Ben Cain, Aernout Mik, Laure Prouvost and Francesco Pedraglio, Sally O’Reilly, Jamie Shovlin, Cally Spooner
The Other Workspace - An Exhibition in Parts
Herbert Read Gallery, 2011
In The Other Workspace, seven artists using sculpture, film, performance and text explore the role of collaborative and dissenting processes in defining space. The exhibition changed over the course of a month, in reflection of the fluid nature of the Herbert Read Gallery space and the works on display.
The exhibition sought to ask what is it that differentiates this gallery space from the other spaces within the University for The Creative Arts building, and the stability of that differentiation. As such it explored notions of work, education, dissent and description, and aimed to articulate the viewer’s position in relation to these factors.
The exhibition opened with a new set of works by Ben Cain. These included a large modular architectural intervention, sets of hand-made objects, texts and presentation platforms, which were also be represented through a series of documented workshops and reconfigured as the show progressed. Cain worked with IVIVI dance company to interpret workshop actions.
These works asked how the gallery might be seen in light of the workshop and studio spaces on site; and whether the modes of production enacted there might have equivalents in the gallery – where the ‘work’ and outcomes of that work might not be that same as the material objects represented there.
Halfway into the exhibition, on 21 March, Cain’s work was dramatically reconfigured and the show changed form to accommodate two further works.
In Aernout Mik’s Glutinosity, we witness a familiar orgiastic scenario resembling a riot: uniformed men, balaclava wearing figures and demonstrators tussle on the roadside. However, any presumed differences between police and protester dissolve as the camera strafes the scene: The space the figures exist in is in flux – with background and foreground shifting counter intuitively. They appear to be trapped in time and space; their pushing and pulling that of a single multifarious organism.
In Jamie Shovlin’s Mike Harte- Make Art, the artist presents a portrait of his college friend Mike, who struggled to make any ‘work’, instead preferring to send Shovlin letters and cuttings that he thought his friend would find interesting.
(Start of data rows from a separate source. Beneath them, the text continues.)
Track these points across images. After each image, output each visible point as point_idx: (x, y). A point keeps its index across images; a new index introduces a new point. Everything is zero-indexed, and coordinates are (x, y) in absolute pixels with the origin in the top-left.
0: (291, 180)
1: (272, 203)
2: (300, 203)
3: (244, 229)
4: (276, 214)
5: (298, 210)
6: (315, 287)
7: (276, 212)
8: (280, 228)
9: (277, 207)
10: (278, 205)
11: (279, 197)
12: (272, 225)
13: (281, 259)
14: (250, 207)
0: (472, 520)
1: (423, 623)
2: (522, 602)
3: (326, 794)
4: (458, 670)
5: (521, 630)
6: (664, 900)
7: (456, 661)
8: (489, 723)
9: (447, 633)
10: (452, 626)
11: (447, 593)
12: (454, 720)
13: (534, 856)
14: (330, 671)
For this piece, Shovlin collects 36 of these funny, perverse observations, stating that he “hope[s] that the upshot of this one-way correspondence was, if nothing else, the development of a pretext for Mike Harte to make art. Of course, he had no idea of this at the time of sending each of these envelopes.” Shovlin’s presentation asks questions about art’s ability to confer value and its need for a supporting narrative.
The exhibition also featured three time-based works. Laure Prouvost, in collaboration with Francesco Pedraglio, performed The Lot, a narrative about "a fictitious department’s desperate work environment; an obscure camp dedicated to search for unrecognizable objects and dig abstract ideas from muddy meadows."
As part of a project for Whitechapel Gallery (where she was writer in residence),Sally O’Reilly held a workshop which invited "participants to collaborate on the writing of a new radio sitcom that explores mainstream (mis)representations of the art world and the intersections between live performance and writing.” The project utilised the ‘rules’ of sitcom writing, exploring the tragicomic predicament of the artist whose persona is continuously shaped and used by outside forces.
Finally, in a performance orchestrated by Cally Spooner, the breakdown of a Shelley Levene-style salesman was played out in the gallery.
The Other Workspace was made possible by CD:EK (Curatorial Development East Kent), an 18-month programme supporting the professional development of early career curators based at three host visual arts organisations in East Kent. CD:EK is supported by Arts Council England, South East and by Canterbury City and Ashford Borough Councils.